Text segment:
Hawk! Always awesome to see you. I hope you are doing well too my friend. We do seem to be hitting a wall somewhat as a group right now. Highly frustrating but not wholly unexpected. Thank you for the kind words.
FG, I agree. That path is not an option. I'll not put things on hold for 9 yrs to grind out an existence with someone who does not want to share a life with me. It'll make me a worse dad bc of the strain I think as well. If W does not want to work on us then there needs to be another path for all of us unfortunately.
Don/MV/Gordie, I'm sorry I didn't respond today. Will repond tomorrow if that's ok. Need to do some quick journaling before bed.
Work today. Sent W a message from work. Told her:
M: We have a team for the tough mudder this summer. You should join us. It'd be a lot of fun! Sending you an email if you want to take a look. We could get someone to watch D that morning.
W: No W: Don't need you to send it to me
M: sounds good
W: ?
M: Not interested in it? Would be fun to have you there but all good
W: Let me get this straight...we haven't had a conversation in years or done anything as a couple in close to ten. Why are you suddenly pretending you want us to do some stupid fitness thing together? Honestly. What is your point here?
M: Thought it would be a fun thing to do. If you don't want to do it that's ok.
Figured I'd reach out and attempt to include her in our race this summer. Some vile coming back but I actually felt pretty good for asking her for some reason. The response wasn't unexpected but my offer was something different from the norm.

Challenges:
1. Condense the paragraph of the post beginning "FG, I agree" into a short bulleted list that keeps its main points.
2. Reproduce the post word for word between "M: Thought it" and "from the norm.", inclusive.

Records provided:
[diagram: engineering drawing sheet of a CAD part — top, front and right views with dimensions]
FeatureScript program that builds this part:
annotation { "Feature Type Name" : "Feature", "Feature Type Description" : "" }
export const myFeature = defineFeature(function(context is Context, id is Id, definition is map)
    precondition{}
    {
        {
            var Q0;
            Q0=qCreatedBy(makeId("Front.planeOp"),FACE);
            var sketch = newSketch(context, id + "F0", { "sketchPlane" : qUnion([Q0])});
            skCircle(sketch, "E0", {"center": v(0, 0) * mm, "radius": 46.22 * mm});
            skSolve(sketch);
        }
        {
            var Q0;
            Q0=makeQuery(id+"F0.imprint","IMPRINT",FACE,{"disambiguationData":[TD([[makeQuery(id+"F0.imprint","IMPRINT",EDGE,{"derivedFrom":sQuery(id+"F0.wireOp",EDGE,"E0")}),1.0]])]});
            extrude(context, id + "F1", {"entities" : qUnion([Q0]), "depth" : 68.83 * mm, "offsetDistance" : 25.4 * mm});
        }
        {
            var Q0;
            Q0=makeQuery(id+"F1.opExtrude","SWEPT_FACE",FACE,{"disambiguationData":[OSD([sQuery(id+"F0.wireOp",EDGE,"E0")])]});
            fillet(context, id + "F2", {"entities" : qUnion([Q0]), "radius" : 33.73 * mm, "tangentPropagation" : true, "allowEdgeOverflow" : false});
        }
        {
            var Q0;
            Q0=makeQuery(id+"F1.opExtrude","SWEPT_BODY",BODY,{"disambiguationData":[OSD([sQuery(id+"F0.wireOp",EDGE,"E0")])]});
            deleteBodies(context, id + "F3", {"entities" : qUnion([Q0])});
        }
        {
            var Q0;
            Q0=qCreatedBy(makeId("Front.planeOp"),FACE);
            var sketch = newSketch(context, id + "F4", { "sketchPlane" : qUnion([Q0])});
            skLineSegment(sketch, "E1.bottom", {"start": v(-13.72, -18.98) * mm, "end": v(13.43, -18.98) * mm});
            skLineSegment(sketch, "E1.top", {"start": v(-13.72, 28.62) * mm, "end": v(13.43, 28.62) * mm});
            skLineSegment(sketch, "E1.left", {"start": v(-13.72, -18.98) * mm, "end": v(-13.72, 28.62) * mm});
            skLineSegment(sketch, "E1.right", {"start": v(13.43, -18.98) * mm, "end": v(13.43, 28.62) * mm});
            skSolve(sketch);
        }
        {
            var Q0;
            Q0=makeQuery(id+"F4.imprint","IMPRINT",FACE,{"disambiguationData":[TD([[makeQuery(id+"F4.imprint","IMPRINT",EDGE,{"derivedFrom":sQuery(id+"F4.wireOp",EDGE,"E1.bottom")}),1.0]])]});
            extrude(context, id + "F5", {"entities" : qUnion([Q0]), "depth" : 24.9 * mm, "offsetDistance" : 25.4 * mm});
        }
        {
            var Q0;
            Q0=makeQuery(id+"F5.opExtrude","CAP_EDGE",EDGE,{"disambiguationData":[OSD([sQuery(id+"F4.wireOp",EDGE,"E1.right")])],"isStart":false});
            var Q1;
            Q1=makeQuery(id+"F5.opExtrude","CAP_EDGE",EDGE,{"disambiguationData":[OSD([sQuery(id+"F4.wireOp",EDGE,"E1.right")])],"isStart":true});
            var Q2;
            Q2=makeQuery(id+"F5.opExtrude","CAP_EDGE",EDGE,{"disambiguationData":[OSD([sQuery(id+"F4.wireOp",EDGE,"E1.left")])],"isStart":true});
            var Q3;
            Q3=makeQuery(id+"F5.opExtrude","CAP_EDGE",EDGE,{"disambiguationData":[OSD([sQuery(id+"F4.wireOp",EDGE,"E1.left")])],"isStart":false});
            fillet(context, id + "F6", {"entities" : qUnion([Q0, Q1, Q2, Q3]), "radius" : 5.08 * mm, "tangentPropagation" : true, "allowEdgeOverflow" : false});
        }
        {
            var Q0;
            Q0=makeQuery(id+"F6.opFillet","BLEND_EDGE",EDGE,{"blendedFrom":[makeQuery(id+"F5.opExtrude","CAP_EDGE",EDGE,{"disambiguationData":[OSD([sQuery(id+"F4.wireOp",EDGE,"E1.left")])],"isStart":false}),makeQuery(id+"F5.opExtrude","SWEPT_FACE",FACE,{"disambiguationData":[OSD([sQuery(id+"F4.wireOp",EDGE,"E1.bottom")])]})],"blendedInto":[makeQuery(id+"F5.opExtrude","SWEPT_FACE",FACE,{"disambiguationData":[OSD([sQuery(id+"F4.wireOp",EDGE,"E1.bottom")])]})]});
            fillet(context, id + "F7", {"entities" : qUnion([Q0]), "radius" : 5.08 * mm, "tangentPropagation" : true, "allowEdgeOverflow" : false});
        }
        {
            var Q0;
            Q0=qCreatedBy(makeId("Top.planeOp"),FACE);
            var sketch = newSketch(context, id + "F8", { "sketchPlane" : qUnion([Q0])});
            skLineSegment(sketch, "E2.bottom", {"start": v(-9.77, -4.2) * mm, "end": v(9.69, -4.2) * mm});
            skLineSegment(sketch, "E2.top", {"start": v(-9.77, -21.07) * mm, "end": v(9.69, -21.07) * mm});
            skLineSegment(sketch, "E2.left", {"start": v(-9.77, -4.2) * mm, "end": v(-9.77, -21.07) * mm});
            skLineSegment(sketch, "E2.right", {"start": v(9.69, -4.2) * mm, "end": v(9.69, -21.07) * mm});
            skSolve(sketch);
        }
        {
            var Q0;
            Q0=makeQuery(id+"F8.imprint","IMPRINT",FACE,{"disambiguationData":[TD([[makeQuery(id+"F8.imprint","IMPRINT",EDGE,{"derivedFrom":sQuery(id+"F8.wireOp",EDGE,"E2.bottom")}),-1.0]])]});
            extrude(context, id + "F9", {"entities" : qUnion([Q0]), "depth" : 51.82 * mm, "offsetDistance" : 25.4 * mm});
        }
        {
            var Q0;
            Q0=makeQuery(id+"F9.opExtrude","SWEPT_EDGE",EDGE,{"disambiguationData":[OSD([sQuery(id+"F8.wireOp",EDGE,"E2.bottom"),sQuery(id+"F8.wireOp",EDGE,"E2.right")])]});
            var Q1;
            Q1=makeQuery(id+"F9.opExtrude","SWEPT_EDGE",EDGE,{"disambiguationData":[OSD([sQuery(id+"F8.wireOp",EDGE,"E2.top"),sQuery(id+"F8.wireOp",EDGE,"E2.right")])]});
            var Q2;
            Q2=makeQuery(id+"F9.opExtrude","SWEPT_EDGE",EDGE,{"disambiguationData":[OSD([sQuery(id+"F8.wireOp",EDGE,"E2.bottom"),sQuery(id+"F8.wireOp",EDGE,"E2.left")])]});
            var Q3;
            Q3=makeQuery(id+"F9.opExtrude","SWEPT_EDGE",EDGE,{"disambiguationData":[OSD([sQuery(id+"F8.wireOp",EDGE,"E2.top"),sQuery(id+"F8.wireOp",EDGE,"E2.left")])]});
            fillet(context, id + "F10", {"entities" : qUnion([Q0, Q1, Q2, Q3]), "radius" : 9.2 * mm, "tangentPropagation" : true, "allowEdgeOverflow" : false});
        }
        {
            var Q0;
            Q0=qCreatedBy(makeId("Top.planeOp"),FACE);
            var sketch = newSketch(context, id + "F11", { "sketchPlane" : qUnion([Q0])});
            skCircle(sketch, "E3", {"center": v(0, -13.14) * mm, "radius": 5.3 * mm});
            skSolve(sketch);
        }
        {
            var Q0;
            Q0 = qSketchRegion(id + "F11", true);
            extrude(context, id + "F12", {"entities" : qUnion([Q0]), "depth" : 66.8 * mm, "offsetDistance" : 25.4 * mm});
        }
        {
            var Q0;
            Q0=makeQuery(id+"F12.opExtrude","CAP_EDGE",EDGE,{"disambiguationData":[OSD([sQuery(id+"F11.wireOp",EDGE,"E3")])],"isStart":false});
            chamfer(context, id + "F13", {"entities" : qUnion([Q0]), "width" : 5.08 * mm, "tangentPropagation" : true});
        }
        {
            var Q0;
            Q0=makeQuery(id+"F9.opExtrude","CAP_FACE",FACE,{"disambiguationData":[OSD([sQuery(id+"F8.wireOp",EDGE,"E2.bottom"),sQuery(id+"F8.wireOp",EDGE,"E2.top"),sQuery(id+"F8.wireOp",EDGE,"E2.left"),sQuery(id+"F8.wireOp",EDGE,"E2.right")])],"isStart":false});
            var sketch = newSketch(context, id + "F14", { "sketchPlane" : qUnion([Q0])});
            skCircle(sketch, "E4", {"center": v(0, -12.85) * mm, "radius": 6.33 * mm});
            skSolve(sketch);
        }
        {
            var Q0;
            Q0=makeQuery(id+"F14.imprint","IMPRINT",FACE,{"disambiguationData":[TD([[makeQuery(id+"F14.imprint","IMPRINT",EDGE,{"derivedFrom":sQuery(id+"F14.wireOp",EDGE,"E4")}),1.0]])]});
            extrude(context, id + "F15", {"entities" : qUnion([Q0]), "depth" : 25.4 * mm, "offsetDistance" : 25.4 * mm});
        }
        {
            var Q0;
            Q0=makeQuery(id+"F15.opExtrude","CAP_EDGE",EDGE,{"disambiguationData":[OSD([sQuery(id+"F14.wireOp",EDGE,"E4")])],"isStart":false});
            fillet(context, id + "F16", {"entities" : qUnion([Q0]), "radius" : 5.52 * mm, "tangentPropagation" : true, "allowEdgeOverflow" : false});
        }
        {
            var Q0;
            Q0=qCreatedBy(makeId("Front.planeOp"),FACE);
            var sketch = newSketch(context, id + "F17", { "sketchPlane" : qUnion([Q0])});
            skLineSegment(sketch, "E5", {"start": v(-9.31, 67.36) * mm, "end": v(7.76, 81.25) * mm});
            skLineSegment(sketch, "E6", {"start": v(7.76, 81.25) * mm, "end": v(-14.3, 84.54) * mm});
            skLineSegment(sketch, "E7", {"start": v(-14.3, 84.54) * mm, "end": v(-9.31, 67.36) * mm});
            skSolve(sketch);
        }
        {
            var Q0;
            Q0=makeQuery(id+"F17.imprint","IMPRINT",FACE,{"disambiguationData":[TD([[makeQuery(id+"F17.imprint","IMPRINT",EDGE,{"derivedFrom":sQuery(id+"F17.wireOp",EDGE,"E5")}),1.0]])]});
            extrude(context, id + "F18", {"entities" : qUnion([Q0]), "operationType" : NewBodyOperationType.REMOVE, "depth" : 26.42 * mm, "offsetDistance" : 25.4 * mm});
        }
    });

Correct answers:
1.
- Agrees with FG that the path under discussion is not an option.
- Will not put things on hold for 9 years to grind out an existence with someone who does not want to share a life together.
- Believes the strain would also make for a worse dad.
- If W does not want to work on the relationship, another path is unfortunately needed for everyone.

2.
M: Thought it would be a fun thing to do. If you don't want to do it that's ok.
Figured I'd reach out and attempt to include her in our race this summer. Some vile coming back but I actually felt pretty good for asking her for some reason. The response wasn't unexpected but my offer was something different from the norm.